Somehow, the default position in our lives seems to be pessimism rather than optimism. That’s both a reality-based Jewish trait, I suppose, and a perspective that spurs us to action. If there are bad things going on, our mission is to fix them and repair the world. We do not wallow in “sadness” for its own sake. Nevertheless, when we are rendering our own accounts, it’s sometimes a struggle to remember that there has been plenty of good news as well. The poignant eldercare pieces in this issue, for example, are certainly counterbalanced by the very positive changes wrought by visionary rabbis, the diversity in new books for Jewish girls and the news reports on engines for social justice being revved up by Jewish women young and old.

Rabbi Shira Milgrom has told of sitting with her family in a humble African-American church in a blighted part of New York City. The minister, after leading some passionately happy singing, asked the congregants to turn to one another and announce that “God has been good to me.” After hearing about the service I tried saying these words out loud, to myself. I was shocked at their power. And startled to realize how infrequently I pay attention to their content.

Like what I suspect is the mode of many of you, when I take account of each of my days and weeks, I see more of the flaws than the blessings. The pile of tasks undone reproaches me, the disagreements with beloved family members sadden me, the deadlines gnaw at me, the friendly visits not made worry me. And when each of LILITH’s issues is finally in my hands it seems to require an immense effort for me to take time to celebrate, to say a shehechiyanu, at least inwardly, to be grateful for the accomplishment and for having reached this time. My first instinct, when I hold a freshly delivered copy of the magazine in my hands, is to see the things that—with the benefit of 20/20 hindsight—I would have done differently, better. Same with other aspects of life. I can see with perfect clarity all the things that must be improved. I am trying, in my own accounting of the soul, to improve my vision, to enable myself to see the good things with equal clarity—and with some pleasure as well.

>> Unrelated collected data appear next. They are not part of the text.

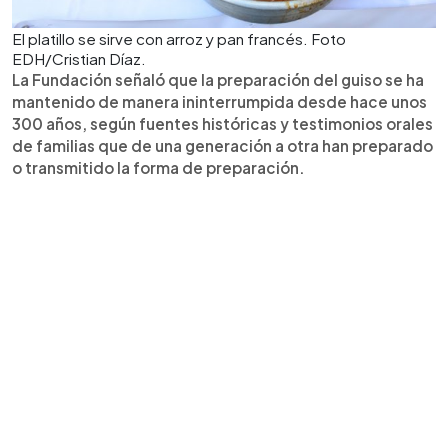
El platillo se sirve con arroz y pan francés. Foto
EDH/Cristian Díaz.
La Fundación señaló que la preparación del guiso se ha
mantenido de manera ininterrumpida desde hace unos
300 años, según fuentes históricas y testimonios orales
de familias que de una generación a otra han preparado
o transmitido la forma de preparación.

So I make a suggestion, as we put the finishing touches on this issue of LILITH. Pause as you read, and as you do your own accounting of the soul. Try to remember that we all probably have more to celebrate than to regret, or at least more good in our lives than we sometimes acknowledge. I’ll try too. Sadness (as the caller says), sure, but gratitude too, for being able to work on a community that improves every season. We have to be careful not to see it or say it passively, though. It’s not that our surroundings are improving by magic; rather, this is a world that we ourselves actively shape. By design, by our own choices, we work hard toward that improvement, as these articles demonstrate.